Synopsis:
The film opens with a crackly voice recording. The voice is that of Dr. Robert Lachmann, an enigmatic Jewish-German ethnomusicologist who emigrated to 1930s Palestine. While attempting to establish an archive and department of Oriental Music at the Hebrew University, Lachmann created a radio program for the Palestine Broadcasting Service called “Oriental Music”, where he would invite members of local communities to perform their vernacular music. Over the course of the film, Jumana Manna—herself a Palestinian from Jerusalem—follows in Lachmann’s footsteps and visits Kurdish, Moroccan and Yemenite Jews, Samaritans, members of urban and rural Palestinian communities, Bedouins and Coptic Christians, as they exist today within the geographic space of historical Palestine.
Jumana Manna is a Palestinian artist working with film and sculpture.

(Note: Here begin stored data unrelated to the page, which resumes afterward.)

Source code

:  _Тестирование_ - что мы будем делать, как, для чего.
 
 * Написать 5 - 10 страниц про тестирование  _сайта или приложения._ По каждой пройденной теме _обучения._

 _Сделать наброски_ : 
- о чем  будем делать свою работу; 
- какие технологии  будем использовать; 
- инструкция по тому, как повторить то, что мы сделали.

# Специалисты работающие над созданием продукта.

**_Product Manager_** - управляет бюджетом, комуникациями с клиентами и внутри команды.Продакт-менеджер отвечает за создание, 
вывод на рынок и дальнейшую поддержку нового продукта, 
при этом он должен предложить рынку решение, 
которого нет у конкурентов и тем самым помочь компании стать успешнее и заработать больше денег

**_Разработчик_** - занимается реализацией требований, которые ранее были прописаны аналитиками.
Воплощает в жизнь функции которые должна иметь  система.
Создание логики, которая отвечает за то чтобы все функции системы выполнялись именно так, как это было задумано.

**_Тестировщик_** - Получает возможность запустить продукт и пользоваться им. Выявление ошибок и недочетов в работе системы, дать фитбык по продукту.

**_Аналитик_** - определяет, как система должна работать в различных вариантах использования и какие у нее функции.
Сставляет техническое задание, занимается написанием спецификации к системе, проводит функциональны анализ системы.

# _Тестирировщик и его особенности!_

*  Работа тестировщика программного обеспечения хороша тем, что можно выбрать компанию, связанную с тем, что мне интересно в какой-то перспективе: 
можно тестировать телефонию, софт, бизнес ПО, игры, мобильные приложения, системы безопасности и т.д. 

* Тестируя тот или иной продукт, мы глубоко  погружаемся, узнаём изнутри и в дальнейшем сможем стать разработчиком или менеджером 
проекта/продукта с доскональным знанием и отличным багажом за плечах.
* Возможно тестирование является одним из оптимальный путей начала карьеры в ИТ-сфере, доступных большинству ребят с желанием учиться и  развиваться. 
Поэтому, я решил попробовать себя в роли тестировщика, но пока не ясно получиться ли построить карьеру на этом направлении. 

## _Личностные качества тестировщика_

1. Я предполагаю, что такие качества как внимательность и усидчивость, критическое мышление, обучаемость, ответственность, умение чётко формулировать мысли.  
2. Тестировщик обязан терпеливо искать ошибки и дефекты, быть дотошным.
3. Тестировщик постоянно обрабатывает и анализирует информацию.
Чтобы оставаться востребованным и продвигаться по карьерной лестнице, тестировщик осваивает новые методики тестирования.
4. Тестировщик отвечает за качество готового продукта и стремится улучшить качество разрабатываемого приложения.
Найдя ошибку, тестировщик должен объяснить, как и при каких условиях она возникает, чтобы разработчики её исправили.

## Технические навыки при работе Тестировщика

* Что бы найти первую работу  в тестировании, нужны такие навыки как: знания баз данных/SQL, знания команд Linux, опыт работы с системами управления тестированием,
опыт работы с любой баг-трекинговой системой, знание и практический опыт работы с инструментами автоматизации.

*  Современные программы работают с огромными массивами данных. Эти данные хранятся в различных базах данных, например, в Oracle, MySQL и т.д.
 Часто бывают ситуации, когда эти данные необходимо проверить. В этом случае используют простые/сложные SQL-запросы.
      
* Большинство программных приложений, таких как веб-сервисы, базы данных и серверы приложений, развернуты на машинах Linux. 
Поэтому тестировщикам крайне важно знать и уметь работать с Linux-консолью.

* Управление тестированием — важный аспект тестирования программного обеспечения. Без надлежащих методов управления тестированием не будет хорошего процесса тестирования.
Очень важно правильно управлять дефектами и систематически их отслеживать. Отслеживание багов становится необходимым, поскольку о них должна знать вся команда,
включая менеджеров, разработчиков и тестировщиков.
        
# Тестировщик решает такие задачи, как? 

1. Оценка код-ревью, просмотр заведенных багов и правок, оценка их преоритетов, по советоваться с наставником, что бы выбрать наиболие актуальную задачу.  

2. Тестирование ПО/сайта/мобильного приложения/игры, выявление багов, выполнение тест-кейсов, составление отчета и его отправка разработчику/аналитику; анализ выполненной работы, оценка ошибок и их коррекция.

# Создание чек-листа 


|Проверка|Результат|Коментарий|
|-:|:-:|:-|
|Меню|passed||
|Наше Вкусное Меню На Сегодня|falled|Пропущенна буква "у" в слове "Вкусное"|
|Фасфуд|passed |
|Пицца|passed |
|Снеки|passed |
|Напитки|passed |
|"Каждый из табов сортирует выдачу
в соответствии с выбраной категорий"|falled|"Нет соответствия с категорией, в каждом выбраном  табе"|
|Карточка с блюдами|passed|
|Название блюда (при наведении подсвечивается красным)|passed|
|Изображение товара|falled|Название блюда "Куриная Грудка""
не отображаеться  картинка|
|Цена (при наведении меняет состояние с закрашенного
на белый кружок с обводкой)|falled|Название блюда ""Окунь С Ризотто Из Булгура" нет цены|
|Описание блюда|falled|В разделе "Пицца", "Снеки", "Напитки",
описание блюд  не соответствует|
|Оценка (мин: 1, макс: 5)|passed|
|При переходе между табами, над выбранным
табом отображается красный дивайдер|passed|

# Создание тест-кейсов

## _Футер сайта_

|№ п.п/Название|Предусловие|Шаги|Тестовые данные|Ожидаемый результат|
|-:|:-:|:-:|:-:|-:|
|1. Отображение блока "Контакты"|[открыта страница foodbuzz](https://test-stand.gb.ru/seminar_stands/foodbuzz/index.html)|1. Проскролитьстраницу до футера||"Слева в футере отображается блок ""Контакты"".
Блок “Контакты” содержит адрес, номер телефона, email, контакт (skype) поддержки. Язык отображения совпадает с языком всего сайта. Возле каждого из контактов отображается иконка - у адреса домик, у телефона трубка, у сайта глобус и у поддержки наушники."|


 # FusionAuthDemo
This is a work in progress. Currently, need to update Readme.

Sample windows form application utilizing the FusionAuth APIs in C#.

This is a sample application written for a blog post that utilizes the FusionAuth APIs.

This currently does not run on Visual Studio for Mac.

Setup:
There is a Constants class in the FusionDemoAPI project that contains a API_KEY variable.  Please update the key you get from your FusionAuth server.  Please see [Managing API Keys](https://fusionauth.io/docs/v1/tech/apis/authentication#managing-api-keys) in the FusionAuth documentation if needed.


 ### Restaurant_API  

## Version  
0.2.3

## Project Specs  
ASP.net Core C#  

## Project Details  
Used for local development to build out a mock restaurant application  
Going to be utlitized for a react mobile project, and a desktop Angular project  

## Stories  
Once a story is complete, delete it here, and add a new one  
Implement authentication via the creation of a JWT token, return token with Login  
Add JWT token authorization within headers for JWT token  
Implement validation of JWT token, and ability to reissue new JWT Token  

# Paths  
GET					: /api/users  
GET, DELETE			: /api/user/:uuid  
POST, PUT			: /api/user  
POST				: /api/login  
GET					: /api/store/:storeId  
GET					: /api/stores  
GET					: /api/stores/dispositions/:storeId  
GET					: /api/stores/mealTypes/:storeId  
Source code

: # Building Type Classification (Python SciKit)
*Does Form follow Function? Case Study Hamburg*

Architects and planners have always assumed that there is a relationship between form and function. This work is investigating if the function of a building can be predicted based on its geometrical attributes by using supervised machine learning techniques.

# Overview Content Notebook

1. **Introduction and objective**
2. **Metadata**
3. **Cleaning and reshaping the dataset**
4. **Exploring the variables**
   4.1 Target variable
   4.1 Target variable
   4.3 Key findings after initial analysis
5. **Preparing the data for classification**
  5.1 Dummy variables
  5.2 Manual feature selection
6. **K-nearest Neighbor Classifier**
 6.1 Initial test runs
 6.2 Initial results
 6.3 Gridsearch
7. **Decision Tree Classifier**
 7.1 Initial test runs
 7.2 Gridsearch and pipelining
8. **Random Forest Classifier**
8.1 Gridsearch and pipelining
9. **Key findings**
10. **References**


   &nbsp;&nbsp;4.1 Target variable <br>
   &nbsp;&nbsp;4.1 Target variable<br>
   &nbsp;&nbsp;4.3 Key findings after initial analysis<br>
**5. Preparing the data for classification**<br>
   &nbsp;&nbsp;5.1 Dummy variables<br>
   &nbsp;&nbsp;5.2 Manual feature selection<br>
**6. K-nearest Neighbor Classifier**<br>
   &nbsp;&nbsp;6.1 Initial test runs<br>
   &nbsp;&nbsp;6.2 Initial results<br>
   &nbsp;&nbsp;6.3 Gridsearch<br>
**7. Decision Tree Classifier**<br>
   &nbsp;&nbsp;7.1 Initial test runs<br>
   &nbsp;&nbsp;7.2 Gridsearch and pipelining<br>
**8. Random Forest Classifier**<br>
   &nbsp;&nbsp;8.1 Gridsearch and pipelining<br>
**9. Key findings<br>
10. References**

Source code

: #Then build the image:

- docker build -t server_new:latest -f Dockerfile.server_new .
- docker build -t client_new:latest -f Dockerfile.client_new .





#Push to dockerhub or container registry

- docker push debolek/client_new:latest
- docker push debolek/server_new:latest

Her work explores how power is articulated through relationships, often focussing on the body and materiality in relation to nationalism and histories of place. She received a BFA from the Oslo National Academy of Arts, a MA in Aesthetics and Politics from the California Institute of the Arts and the A.M. Qattan Foundation Young Palestinian Artists' Award. She has participated in various international exhibitions, biennales and film festivals.
Refqa Abu-Remaileh is an affiliated postdoctoral fellow at the Forum Transregionale Studien’s “Europe in the Middle East, the Middle East in Europe” (EUME) programme. Her research focuses on modern Arabic literature and film.